CSCOPE is an Internet-based curriculum developed for Texas schools and teachers by state-funded education service centers. The reason it was created is that many small school districts do not have the expertise to develop their own curricula. CSCOPE fills that void. It became controversial because some elements of the curriculum aroused the opposition of tea party groups–and no wonder: The people who wrote it must have been hopelessly naive. One of the elements, for example, was to consider whether, from the perspective of the British, at the time of the American Revolution, the colonists were terrorists. (The point of this exercise was to have students look at the situation from the differering perspectives of the two sides.) Another lesson plan called for students to create a flag for a socialist country. There were also concerns from black-helicopter types that CSCOPE advanced Islamist values. This is the sort of thing that politicians can latch onto, and one who did was Senate education chairman Dan Patrick.
In May, Patrick reached an agreement with the education service centers to discontinue the use of the CSCOPE lesson plans, which number around 1,600. He declared CSCOPE to be dead.
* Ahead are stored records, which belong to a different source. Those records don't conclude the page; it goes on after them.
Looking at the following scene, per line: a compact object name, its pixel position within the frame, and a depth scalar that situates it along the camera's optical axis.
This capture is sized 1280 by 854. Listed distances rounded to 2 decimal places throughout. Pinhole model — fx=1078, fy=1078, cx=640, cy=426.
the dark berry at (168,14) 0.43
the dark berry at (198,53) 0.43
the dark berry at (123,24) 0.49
But if CSCOPE were dead, then what would the 875 or so school districts that relied on it use to replace it? It was too late to start over and develop a new curriculum, with the start of the 2013-2014 school year rapidly approaching. Many districts had already requested waivers from state accountability standards.
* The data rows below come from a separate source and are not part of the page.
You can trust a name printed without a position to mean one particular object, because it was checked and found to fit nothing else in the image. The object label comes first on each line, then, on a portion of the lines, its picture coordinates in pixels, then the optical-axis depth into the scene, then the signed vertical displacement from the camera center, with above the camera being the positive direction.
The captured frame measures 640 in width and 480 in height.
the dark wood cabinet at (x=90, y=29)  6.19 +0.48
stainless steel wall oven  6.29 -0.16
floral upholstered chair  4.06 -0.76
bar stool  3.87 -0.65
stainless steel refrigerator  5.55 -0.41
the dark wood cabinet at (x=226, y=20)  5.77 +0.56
As events transpired, the situation resolved itself. At the July meeting of the State Board of Education, SBOE general counsel David Anderson and education commissioner Michael Williams determined that (1) There was no state law or intellectual property issue that prohibited districts from using CSCOPE and (2) CSCOPE’S lesson plans, as a result of their widespread use, are now in the public domain. It is a matter of local control. School districts may choose to use CSCOPE materials or not. So CSCOPE survives after all. Not surprisingly, Patrick is not giving up the fight. He has asked the state auditor to review the operations of the board that governs the program, citing in part that the group failed to comply with laws related to the bidding process for state contracts. Asked whether he believed the use of the lesson plans were a matter of local control, Patrick responded: “I disagree with that analysis, but I am looking into that issue further.”